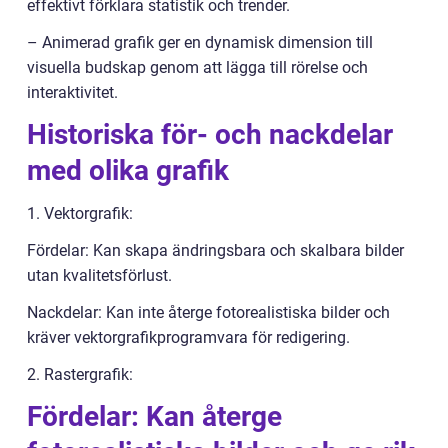
effektivt förklara statistik och trender.
– Animerad grafik ger en dynamisk dimension till
visuella budskap genom att lägga till rörelse och
interaktivitet.
Historiska för- och nackdelar
med olika grafik
1. Vektorgrafik:
Fördelar: Kan skapa ändringsbara och skalbara bilder
utan kvalitetsförlust.
Nackdelar: Kan inte återge fotorealistiska bilder och
kräver vektorgrafikprogramvara för redigering.
2. Rastergrafik:
Fördelar: Kan återge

• Work to complete: Return each line of the data that contains the string "till".

• Response box:
– Animerad grafik ger en dynamisk dimension till
visuella budskap genom att lägga till rörelse och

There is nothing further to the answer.